Gather each line of the records where "release" appears.

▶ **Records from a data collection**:
-- Opening Marker --
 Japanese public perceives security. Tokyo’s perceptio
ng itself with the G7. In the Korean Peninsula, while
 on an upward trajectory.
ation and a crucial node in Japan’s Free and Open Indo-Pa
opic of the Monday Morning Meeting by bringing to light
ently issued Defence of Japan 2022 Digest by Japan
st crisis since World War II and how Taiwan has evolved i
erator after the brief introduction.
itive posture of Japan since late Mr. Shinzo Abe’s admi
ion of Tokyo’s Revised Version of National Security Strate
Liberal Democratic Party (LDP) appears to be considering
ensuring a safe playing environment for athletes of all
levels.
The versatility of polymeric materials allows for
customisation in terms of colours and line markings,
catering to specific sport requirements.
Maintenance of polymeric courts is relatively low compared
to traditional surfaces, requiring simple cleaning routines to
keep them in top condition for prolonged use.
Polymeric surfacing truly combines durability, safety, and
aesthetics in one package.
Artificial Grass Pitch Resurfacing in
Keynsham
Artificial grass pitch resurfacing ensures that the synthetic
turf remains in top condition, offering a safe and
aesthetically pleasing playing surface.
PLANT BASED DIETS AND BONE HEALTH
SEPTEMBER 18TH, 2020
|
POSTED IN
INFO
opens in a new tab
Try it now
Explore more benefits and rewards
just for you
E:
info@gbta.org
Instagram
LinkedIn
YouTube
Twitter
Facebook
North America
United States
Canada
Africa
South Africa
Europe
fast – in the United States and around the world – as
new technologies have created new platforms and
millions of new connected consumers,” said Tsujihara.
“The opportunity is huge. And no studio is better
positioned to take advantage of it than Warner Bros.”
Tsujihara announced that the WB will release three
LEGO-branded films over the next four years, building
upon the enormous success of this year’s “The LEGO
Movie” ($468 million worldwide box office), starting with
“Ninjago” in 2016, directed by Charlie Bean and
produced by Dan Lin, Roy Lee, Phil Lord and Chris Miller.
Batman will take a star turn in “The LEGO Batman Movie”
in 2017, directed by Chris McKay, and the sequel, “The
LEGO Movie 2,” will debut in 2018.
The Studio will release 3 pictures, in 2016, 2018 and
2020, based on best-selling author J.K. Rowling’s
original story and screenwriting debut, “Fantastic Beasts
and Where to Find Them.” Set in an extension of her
-- Closing Marker --
-- Opening Marker --
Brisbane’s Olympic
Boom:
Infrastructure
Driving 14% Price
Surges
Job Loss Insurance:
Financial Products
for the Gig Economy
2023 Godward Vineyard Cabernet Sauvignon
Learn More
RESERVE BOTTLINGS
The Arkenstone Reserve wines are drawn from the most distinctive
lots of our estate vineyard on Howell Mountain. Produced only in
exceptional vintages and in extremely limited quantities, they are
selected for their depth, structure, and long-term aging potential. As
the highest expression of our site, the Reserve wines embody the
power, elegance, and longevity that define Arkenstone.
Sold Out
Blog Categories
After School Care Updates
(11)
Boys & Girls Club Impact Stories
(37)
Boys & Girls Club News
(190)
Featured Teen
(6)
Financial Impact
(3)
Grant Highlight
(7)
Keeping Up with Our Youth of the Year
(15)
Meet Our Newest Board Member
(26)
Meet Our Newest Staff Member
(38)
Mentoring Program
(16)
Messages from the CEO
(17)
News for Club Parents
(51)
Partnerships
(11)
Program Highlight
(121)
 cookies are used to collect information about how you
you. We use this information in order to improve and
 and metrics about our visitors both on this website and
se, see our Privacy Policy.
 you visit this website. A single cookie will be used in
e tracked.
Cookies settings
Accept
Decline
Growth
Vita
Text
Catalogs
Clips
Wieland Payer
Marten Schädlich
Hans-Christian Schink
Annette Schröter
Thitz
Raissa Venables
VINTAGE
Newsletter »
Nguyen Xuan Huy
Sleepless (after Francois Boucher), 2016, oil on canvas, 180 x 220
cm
-- Closing Marker --
-- Opening Marker --
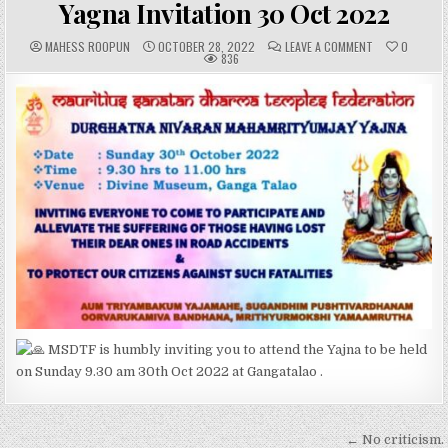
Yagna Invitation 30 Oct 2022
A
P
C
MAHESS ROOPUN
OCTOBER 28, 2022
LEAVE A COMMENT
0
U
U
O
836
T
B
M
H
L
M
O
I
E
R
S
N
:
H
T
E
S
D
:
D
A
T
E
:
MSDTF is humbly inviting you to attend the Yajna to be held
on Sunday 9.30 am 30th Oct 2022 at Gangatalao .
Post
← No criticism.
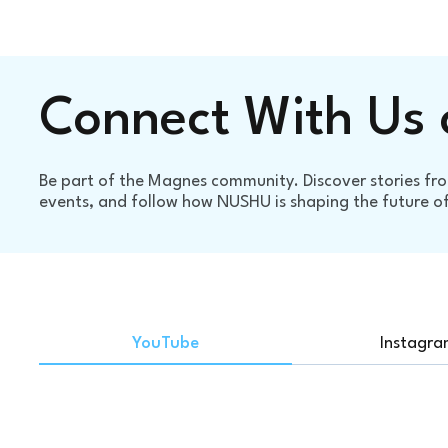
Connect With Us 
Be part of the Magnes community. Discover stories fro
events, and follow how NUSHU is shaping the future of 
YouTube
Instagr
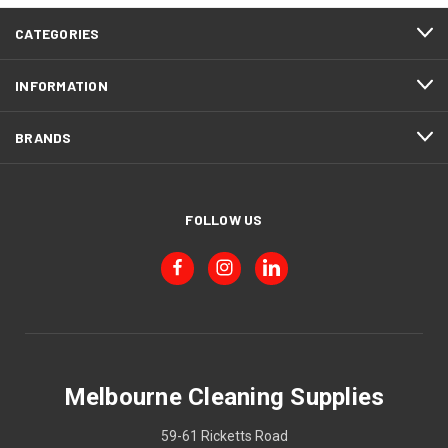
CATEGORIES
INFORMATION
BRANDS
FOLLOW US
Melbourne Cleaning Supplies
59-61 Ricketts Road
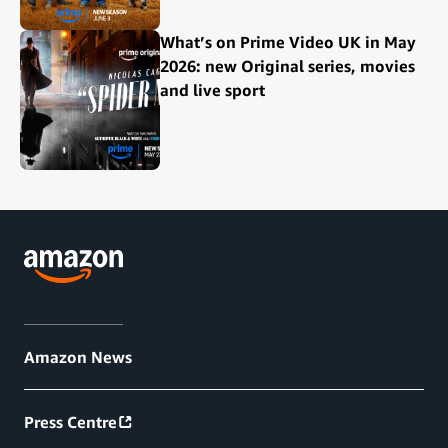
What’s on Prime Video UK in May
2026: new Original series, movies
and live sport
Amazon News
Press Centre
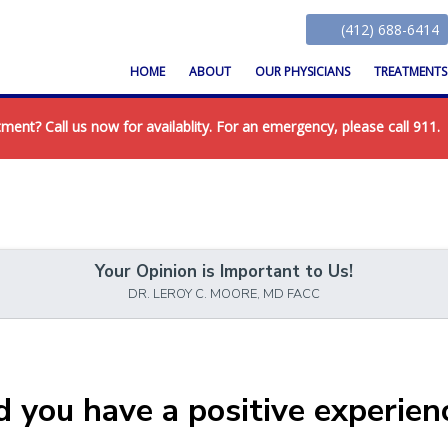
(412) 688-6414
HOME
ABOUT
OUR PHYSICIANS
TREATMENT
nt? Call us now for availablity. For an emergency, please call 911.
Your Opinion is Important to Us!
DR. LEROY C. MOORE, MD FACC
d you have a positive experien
-- Closing Marker --
▶ **EXERCISE RESULT**:
Tsujihara announced that the WB will release three
The Studio will release 3 pictures, in 2016, 2018 and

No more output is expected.